**JOB:** Only one portion of the data is to be written out: from the line bearing "vfov_deg: 53.1" through the line bearing "hfov_deg: 9.8". Write it exactly as it appears.

+===+

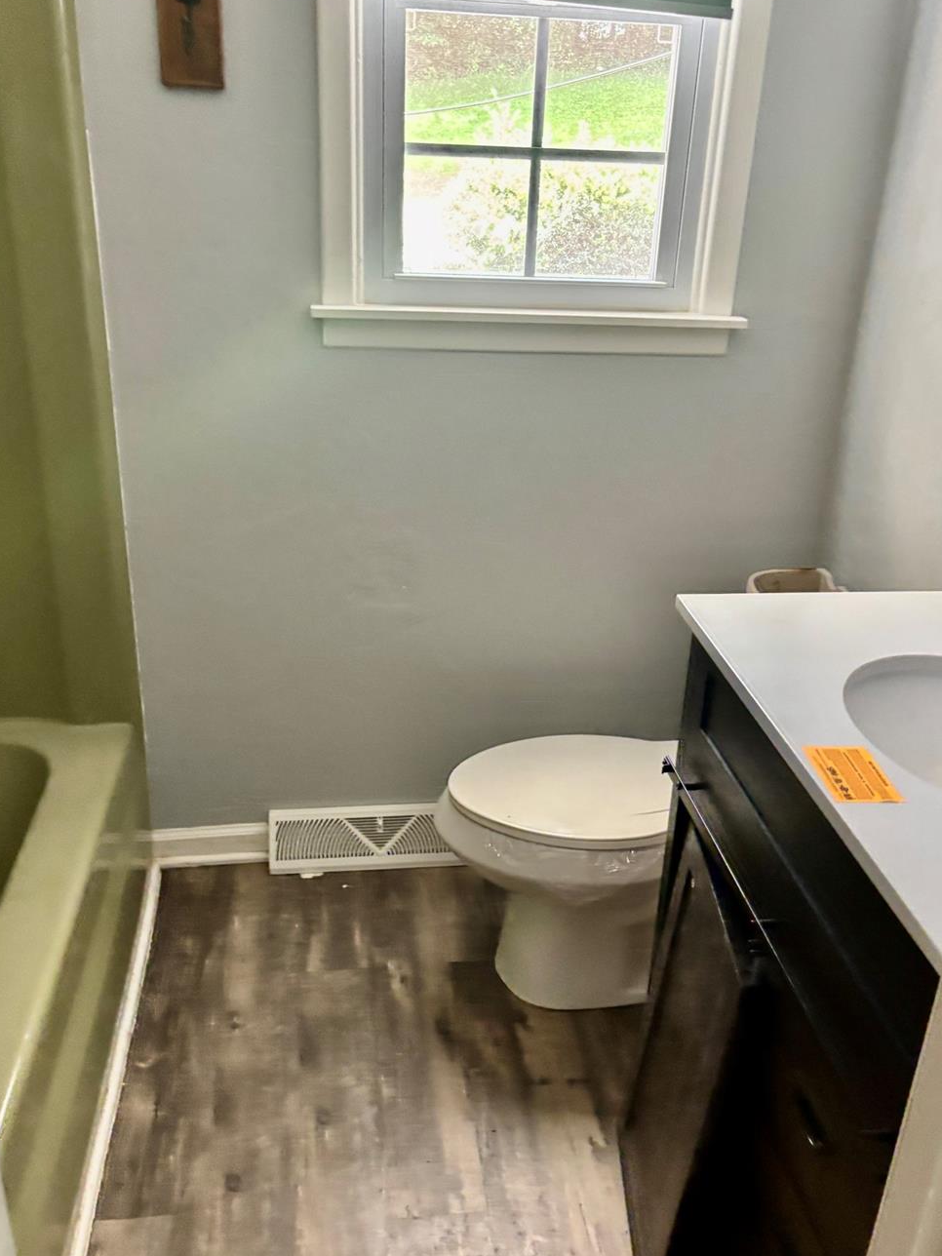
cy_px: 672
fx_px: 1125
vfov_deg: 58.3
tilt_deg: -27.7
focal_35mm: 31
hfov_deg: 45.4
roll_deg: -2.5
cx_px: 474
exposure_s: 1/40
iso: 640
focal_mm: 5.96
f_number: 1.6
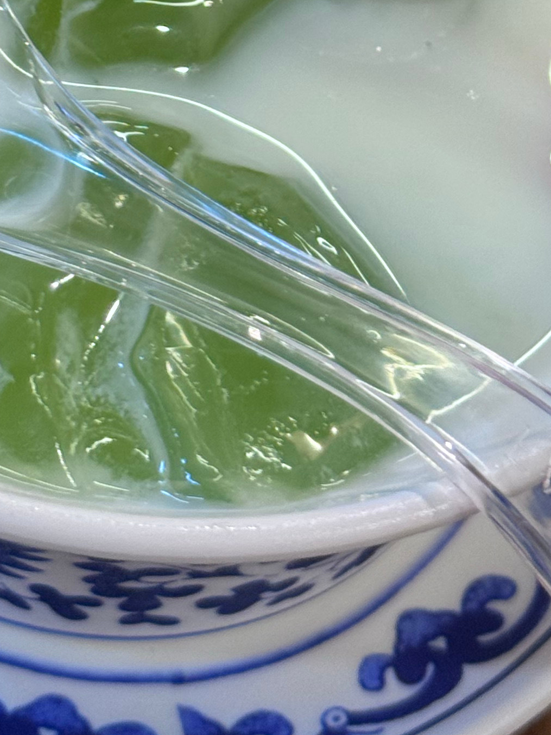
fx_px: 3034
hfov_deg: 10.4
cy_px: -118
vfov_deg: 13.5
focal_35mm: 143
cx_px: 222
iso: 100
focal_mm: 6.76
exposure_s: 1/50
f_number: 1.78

+===+

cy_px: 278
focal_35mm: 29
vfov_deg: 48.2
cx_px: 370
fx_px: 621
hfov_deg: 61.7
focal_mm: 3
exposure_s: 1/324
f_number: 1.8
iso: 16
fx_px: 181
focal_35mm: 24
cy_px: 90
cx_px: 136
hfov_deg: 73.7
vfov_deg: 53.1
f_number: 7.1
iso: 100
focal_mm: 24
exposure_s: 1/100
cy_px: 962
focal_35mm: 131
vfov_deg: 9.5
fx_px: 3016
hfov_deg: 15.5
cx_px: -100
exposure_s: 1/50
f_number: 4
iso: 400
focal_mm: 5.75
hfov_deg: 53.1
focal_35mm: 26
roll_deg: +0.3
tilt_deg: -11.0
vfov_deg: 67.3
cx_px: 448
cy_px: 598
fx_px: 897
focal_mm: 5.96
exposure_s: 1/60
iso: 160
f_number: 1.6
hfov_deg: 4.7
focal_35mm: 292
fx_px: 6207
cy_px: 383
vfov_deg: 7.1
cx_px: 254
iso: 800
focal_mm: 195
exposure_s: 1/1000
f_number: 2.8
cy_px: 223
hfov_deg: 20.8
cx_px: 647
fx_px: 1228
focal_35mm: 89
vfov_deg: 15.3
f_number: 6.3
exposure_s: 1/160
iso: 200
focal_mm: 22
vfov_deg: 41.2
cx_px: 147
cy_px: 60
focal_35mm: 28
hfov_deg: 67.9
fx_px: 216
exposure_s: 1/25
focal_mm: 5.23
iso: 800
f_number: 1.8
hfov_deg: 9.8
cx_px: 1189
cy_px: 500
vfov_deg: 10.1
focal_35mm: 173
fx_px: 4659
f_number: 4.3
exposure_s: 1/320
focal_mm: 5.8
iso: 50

+===+

**SOLUTION TO THIS PROBLEM:**
vfov_deg: 53.1
f_number: 7.1
iso: 100
focal_mm: 24
exposure_s: 1/100
cy_px: 962
focal_35mm: 131
vfov_deg: 9.5
fx_px: 3016
hfov_deg: 15.5
cx_px: -100
exposure_s: 1/50
f_number: 4
iso: 400
focal_mm: 5.75
hfov_deg: 53.1
focal_35mm: 26
roll_deg: +0.3
tilt_deg: -11.0
vfov_deg: 67.3
cx_px: 448
cy_px: 598
fx_px: 897
focal_mm: 5.96
exposure_s: 1/60
iso: 160
f_number: 1.6
hfov_deg: 4.7
focal_35mm: 292
fx_px: 6207
cy_px: 383
vfov_deg: 7.1
cx_px: 254
iso: 800
focal_mm: 195
exposure_s: 1/1000
f_number: 2.8
cy_px: 223
hfov_deg: 20.8
cx_px: 647
fx_px: 1228
focal_35mm: 89
vfov_deg: 15.3
f_number: 6.3
exposure_s: 1/160
iso: 200
focal_mm: 22
vfov_deg: 41.2
cx_px: 147
cy_px: 60
focal_35mm: 28
hfov_deg: 67.9
fx_px: 216
exposure_s: 1/25
focal_mm: 5.23
iso: 800
f_number: 1.8
hfov_deg: 9.8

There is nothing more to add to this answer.